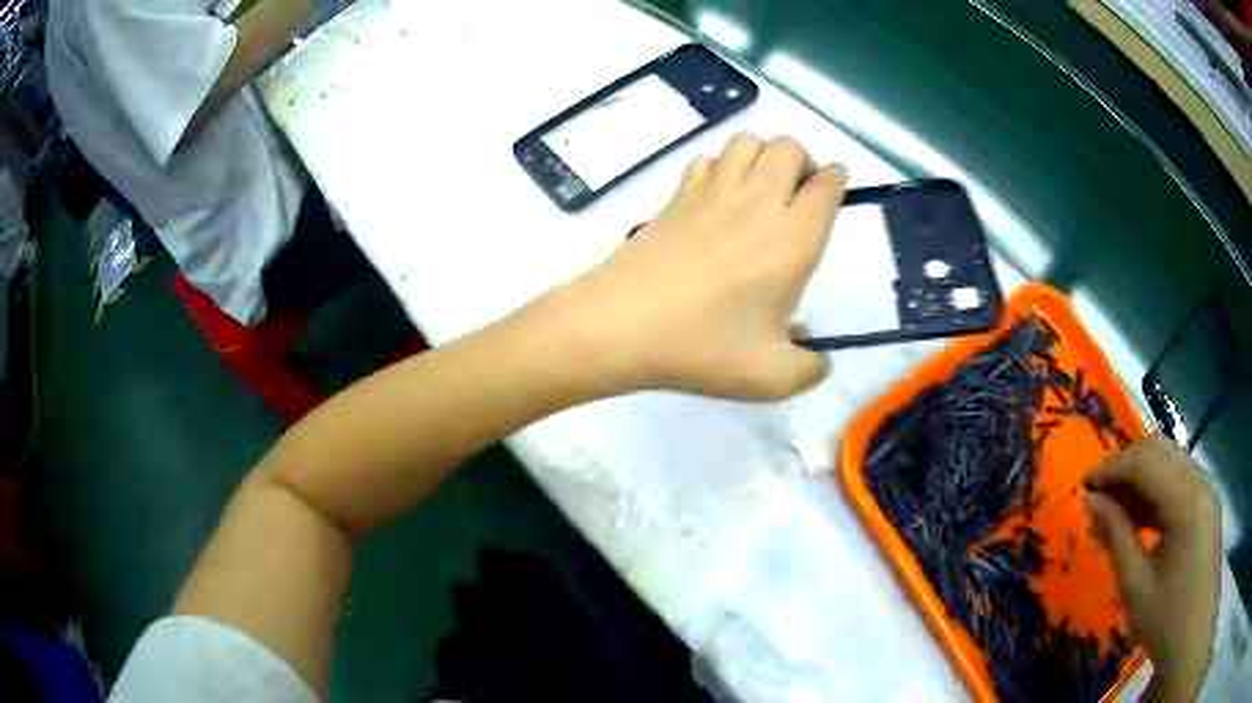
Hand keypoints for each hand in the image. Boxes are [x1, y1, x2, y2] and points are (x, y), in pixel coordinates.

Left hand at [552, 134, 847, 400]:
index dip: (837, 179)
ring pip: (746, 141)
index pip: (826, 186)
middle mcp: (758, 203)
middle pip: (788, 146)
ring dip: (763, 154)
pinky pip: (705, 159)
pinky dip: (720, 166)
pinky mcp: (676, 197)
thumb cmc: (703, 347)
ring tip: (762, 188)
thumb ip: (810, 369)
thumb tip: (818, 357)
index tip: (836, 187)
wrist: (621, 325)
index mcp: (793, 240)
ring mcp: (711, 192)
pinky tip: (716, 197)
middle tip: (799, 193)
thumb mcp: (771, 378)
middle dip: (803, 160)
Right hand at [1084, 434, 1220, 702]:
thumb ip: (1117, 537)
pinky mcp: (1206, 504)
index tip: (1085, 488)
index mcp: (1186, 500)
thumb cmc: (1166, 619)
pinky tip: (1141, 519)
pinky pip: (1179, 480)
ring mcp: (1206, 491)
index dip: (1112, 468)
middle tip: (1099, 497)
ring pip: (1170, 461)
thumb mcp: (1136, 587)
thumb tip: (1093, 502)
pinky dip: (1156, 490)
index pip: (1146, 461)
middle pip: (1160, 449)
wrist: (1193, 636)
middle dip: (1126, 466)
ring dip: (1141, 477)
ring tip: (1116, 511)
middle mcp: (1200, 482)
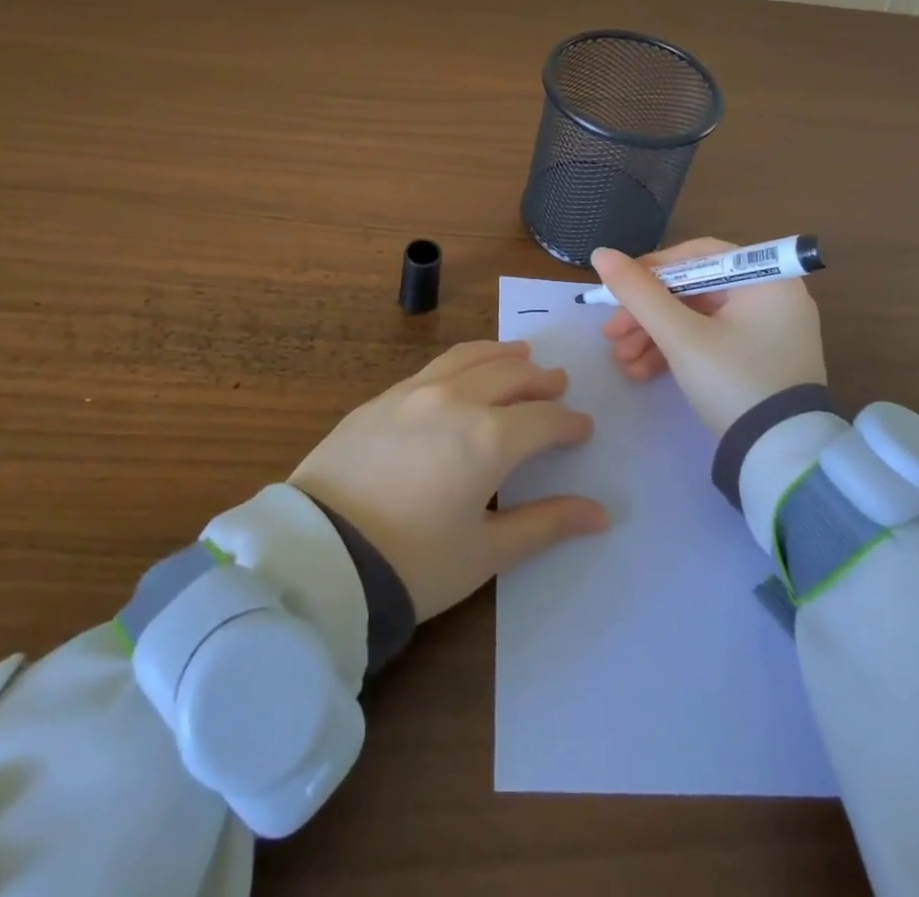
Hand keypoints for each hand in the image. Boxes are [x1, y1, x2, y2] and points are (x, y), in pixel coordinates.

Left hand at [289, 340, 608, 621]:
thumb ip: (545, 524)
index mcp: (490, 438)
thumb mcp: (485, 552)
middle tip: (557, 385)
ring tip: (520, 355)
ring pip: (470, 357)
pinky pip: (434, 366)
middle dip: (540, 380)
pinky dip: (463, 361)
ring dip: (502, 354)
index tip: (581, 428)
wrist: (318, 556)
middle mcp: (456, 400)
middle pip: (511, 375)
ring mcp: (414, 392)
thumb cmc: (412, 563)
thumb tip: (600, 514)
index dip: (568, 423)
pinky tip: (463, 372)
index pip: (544, 418)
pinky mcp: (381, 398)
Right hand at [593, 238, 826, 437]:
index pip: (699, 255)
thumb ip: (639, 293)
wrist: (781, 459)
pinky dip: (676, 352)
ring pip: (697, 319)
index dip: (653, 268)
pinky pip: (710, 341)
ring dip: (654, 336)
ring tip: (621, 360)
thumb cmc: (733, 382)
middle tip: (611, 333)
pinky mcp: (758, 360)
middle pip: (693, 289)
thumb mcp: (680, 336)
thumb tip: (601, 253)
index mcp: (766, 279)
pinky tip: (642, 371)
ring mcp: (767, 331)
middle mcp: (771, 297)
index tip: (618, 289)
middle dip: (647, 313)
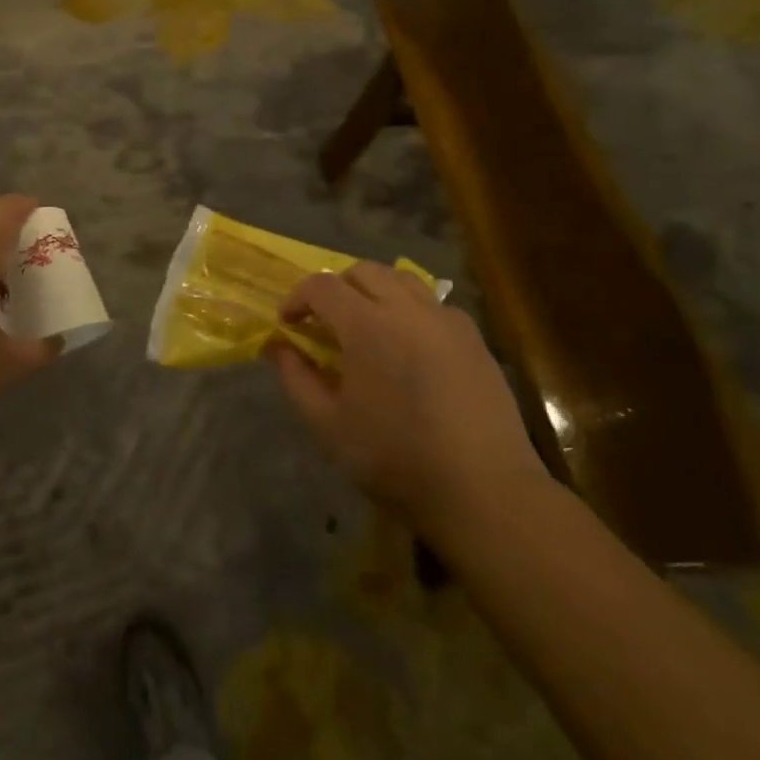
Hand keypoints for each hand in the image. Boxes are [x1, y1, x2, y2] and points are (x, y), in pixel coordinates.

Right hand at [264, 262, 547, 526]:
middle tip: (325, 321)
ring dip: (375, 291)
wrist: (482, 489)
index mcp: (366, 325)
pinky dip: (411, 310)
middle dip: (336, 287)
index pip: (322, 286)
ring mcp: (446, 319)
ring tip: (367, 325)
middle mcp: (407, 308)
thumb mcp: (329, 424)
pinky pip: (434, 305)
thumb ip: (296, 377)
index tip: (288, 323)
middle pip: (363, 271)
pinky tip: (410, 347)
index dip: (297, 298)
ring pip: (402, 279)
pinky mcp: (474, 339)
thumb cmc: (395, 457)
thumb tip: (277, 346)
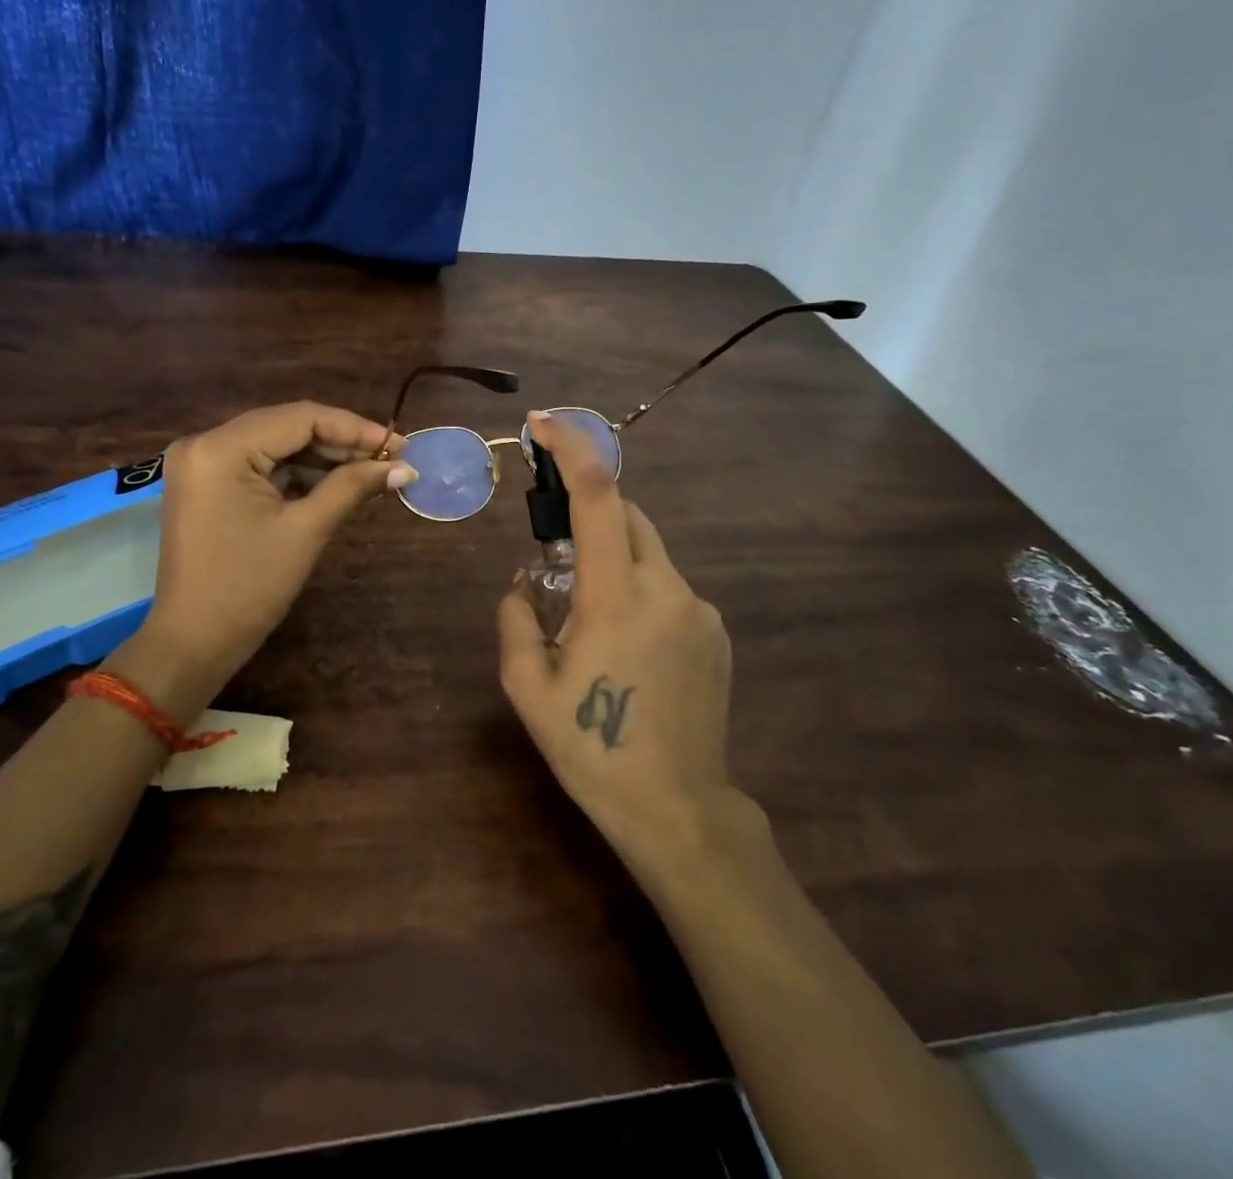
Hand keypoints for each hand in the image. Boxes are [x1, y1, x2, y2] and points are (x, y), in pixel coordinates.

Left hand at [107, 402, 413, 723]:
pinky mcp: (205, 484)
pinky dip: (295, 473)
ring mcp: (201, 464)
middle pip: (285, 426)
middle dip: (340, 442)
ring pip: (274, 445)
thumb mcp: (305, 531)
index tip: (399, 445)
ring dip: (320, 458)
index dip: (353, 428)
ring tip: (370, 472)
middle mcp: (203, 443)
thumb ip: (352, 487)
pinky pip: (258, 465)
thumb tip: (404, 468)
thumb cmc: (249, 588)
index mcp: (220, 448)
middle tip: (390, 460)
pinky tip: (334, 483)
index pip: (299, 417)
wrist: (194, 642)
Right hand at [497, 411, 748, 863]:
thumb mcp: (527, 688)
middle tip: (552, 542)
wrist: (677, 809)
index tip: (543, 423)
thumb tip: (522, 584)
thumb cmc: (591, 749)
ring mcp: (699, 610)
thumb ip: (516, 619)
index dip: (571, 447)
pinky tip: (625, 643)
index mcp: (616, 596)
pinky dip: (638, 588)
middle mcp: (666, 588)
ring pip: (648, 553)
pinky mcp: (716, 633)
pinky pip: (668, 588)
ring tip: (586, 614)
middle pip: (627, 514)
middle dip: (588, 509)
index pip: (597, 496)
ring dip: (611, 557)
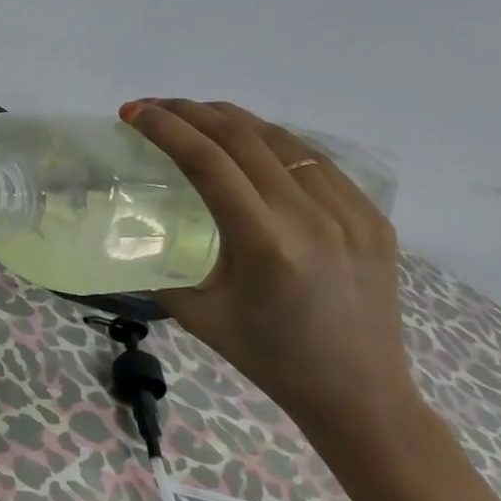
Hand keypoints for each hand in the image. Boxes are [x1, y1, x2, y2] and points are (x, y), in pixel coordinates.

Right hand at [123, 99, 417, 441]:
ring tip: (194, 114)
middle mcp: (311, 217)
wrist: (360, 393)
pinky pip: (315, 160)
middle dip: (190, 112)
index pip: (207, 162)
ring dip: (231, 118)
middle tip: (153, 107)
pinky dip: (272, 141)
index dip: (165, 129)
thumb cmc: (268, 357)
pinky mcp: (372, 216)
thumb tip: (127, 235)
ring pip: (282, 140)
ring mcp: (350, 213)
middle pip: (242, 138)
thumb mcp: (197, 314)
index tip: (132, 112)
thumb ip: (160, 267)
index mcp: (264, 244)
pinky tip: (250, 143)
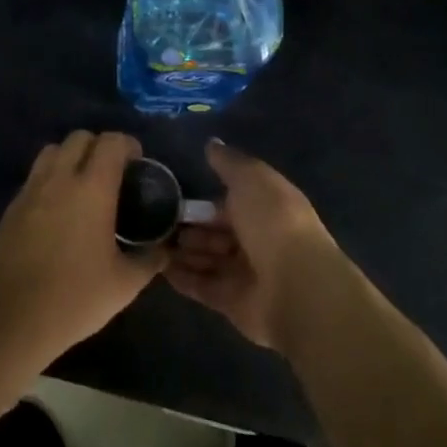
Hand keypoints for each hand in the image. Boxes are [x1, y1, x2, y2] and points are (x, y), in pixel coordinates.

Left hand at [0, 131, 165, 366]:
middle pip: (79, 138)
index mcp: (92, 188)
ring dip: (71, 156)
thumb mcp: (125, 284)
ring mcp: (31, 189)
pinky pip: (35, 175)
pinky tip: (59, 210)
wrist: (12, 318)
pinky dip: (51, 178)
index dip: (128, 145)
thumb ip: (150, 259)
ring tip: (83, 185)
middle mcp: (60, 178)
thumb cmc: (75, 297)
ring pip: (52, 150)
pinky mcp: (12, 206)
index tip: (137, 164)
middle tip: (112, 174)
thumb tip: (166, 248)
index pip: (111, 142)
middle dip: (99, 146)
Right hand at [167, 138, 345, 350]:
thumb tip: (211, 143)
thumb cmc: (273, 223)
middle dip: (188, 227)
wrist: (296, 286)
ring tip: (149, 241)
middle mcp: (256, 240)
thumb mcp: (251, 179)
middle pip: (215, 232)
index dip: (203, 200)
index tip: (171, 195)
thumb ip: (228, 162)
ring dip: (181, 251)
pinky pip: (201, 286)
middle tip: (153, 221)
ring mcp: (244, 273)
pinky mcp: (232, 303)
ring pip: (206, 259)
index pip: (229, 202)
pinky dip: (182, 277)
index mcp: (265, 208)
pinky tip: (158, 266)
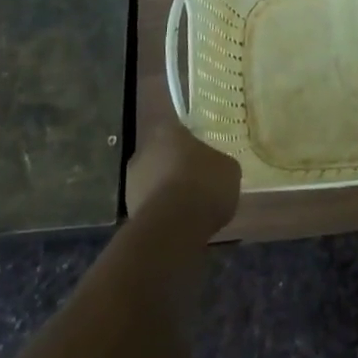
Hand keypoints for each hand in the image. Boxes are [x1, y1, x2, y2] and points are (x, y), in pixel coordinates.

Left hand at [124, 108, 241, 234]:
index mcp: (168, 131)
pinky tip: (179, 223)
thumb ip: (219, 163)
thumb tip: (216, 167)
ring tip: (189, 207)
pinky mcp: (128, 210)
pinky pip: (150, 205)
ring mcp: (132, 181)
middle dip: (177, 166)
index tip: (203, 154)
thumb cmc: (204, 185)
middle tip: (197, 180)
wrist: (174, 227)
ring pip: (154, 181)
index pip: (179, 130)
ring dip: (167, 190)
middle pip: (163, 155)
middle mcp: (144, 150)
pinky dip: (161, 211)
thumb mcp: (229, 169)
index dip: (191, 143)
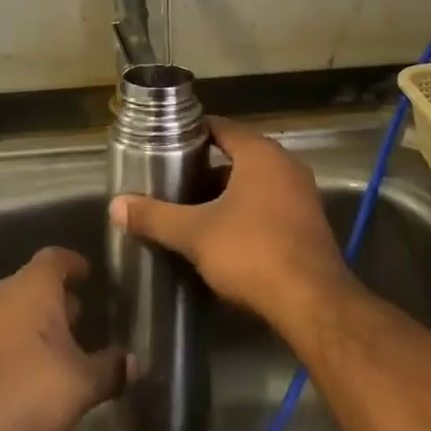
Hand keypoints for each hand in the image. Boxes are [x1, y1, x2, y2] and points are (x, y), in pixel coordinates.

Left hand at [0, 247, 124, 430]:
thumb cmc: (27, 387)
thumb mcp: (80, 384)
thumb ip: (109, 371)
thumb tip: (134, 363)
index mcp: (34, 285)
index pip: (56, 258)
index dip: (73, 264)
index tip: (87, 274)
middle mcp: (0, 291)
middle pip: (31, 284)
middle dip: (53, 300)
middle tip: (76, 318)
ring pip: (8, 312)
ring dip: (28, 326)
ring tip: (50, 351)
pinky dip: (6, 349)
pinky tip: (19, 377)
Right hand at [109, 119, 352, 327]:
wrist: (313, 303)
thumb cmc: (252, 252)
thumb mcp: (196, 233)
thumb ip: (156, 217)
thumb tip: (116, 205)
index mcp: (259, 152)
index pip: (219, 127)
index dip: (190, 135)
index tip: (164, 147)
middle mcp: (284, 163)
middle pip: (236, 155)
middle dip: (204, 169)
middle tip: (171, 182)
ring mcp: (301, 193)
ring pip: (253, 183)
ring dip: (225, 194)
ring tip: (191, 211)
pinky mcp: (308, 223)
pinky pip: (269, 205)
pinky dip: (246, 212)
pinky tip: (224, 236)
============
> _What the task asks_
Output only the lines above from the one containing "index mcp: (264, 244)" to the one containing "middle tip: (153, 221)", both included, exactly as written and with no pictures.

> _Solution below_
index mcp: (264, 244)
pinky tip: (250, 143)
Hand keypoints for each hand in the image. Boxes are [x1, y1, x2, y2] and points are (x, y), in pixel coordinates.

Left hand at [0, 131, 165, 366]:
middle pip: (79, 138)
index mcp: (92, 188)
ring dip: (71, 156)
thumb mcp: (125, 284)
ring mcp: (31, 189)
pinky pip: (35, 175)
pinky tip: (59, 210)
wrist: (12, 318)
pinky dip: (51, 178)
index dip: (128, 145)
thumb ip: (150, 259)
ring tip: (83, 185)
middle mcp: (60, 178)
thumb cmc: (75, 297)
ring pip: (52, 150)
pinky mcp: (12, 206)
index tip: (137, 164)
middle tip: (112, 174)
thumb tip: (166, 248)
index pip: (111, 142)
middle dip: (99, 146)
Right hand at [167, 138, 345, 350]:
thumb tip: (211, 143)
thumb cmc: (273, 223)
middle dip: (188, 227)
wrist: (296, 286)
ring tip: (149, 241)
middle mcp: (256, 240)
thumb mcp: (251, 179)
middle pip: (215, 232)
index dip: (203, 200)
index tip: (171, 195)
thumb ip: (228, 162)
ring dip: (181, 251)
pinky pip: (201, 286)
middle tip: (153, 221)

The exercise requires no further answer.